November 5, 2009 / 5:02 AM / 10 years ago

インドはなぜ、IMFから金を購入するのか

 [ムンバイ 3日 ロイター] 国際通貨基金(IMF)は、保有する金200トンをインド準備銀行(中央銀行、RBI)に67億ドルで売却した。インドの金保有高は世界の中銀の中で10位に浮上した。 

 <インドはなぜ、IMFから金を購入するのか> 

 アナリストが指摘する理由の1つは、金の保有高を拡大するためだ。

 今回のIMFからの金購入により、インドの金保有高が外貨準備に占める割合は、4%近辺から約6%に上昇する。これは先進国の大半の国のシェアを大幅に下回る水準だが、中国のシェアの4倍に当たる。

 インド中銀が保有する外貨準備は、10月23日時点で2855億ドルで、うち金は100億ドル強にすぎない。最新のデータによると、インドは09年3月31日時点で357.8トンの金を保有していた。

 インドは1991年の国際収支危機後に金保有を増やし、1994年には外貨準備に占める金のシェアは20%以上に達していた。その後は、外貨準備の急増に伴い、金のシェアは大幅に低下している。

 もう1つの理由は、IMFでの議決権拡大に向けたインドの思惑だ。

 経済規模が1兆2000億ドルに急激に拡大する中で、インドは他の新興国とともに、世界経済への影響力強化を求めている。

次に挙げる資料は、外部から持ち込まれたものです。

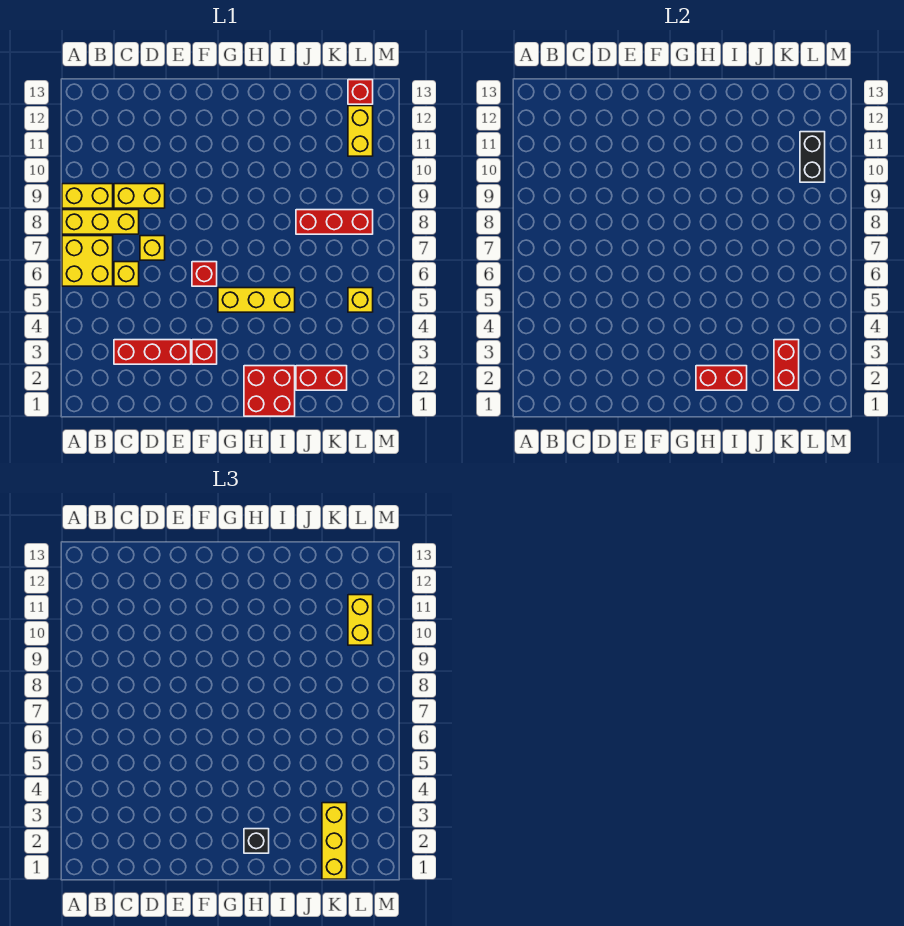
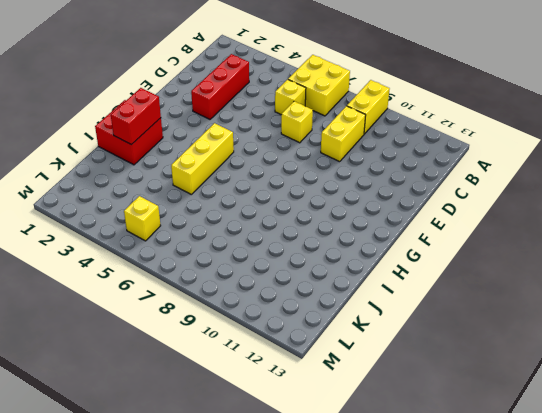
none -> yellow 1x3 brick [62,210,139,234]
none -> red 1x1 brick [192,340,217,364]
none -> red 1x1 brick [192,262,217,286]

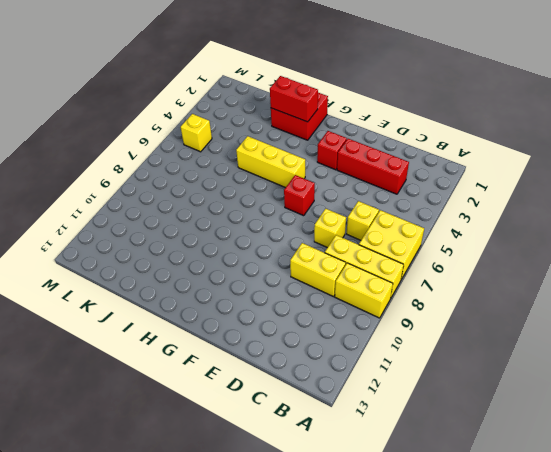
none -> red 1x2 brick [296,366,347,390]
none -> red 1x3 brick [296,210,373,234]
none -> yellow 1x2 brick [348,106,373,156]

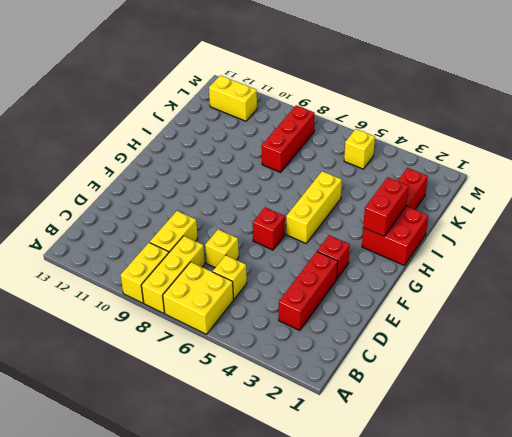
none -> red 1x1 brick [348,80,373,104]
none -> red 1x2 brick [774,340,799,390]
none -> black 1x2 brick [800,132,825,182]

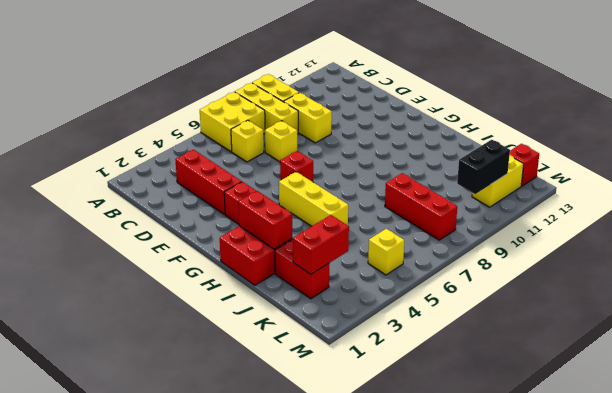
none -> black 1x1 brick [244,829,269,853]
none -> yellow 1x3 brick [322,803,347,879]
none -> yellow 1x2 brick [348,595,373,645]

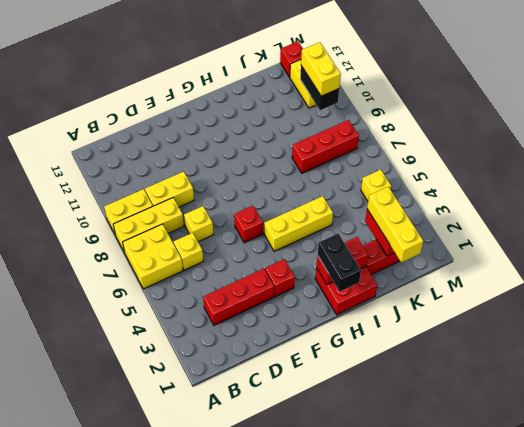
black 1x2 brick [318,233,361,291] -> black 1x1 brick [244,829,269,853]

 インドは中国とともに、IMFでの議決権拡大を要求。途上国向け融資の財源拡大を約束している。IMFからの金購入を通じ、インドは世界経済における権威を認めさせようとしているのかもしれない。

 <外貨準備の多様化を目指しているのか>

 現在は米ドルを中心に運用している外貨準備の多様化を目指した動き、との解釈もある。インドは公式には多様化戦略を打ち出しておらず、IMFからの金購入については、外貨準備の運用の一環と説明した。

 <インドの金市場にとって何を意味するのか>

 金の価格はすでに高水準で、買い控えの動きも出ているため、インド中銀の金購入は今のところ、金の需要に影響を及ぼしていないもよう。

 しかしアナリストは、インド国民が金を購入する心理的な価格水準が押し上げられ、中期的には金需要の拡大にもつながると考えている。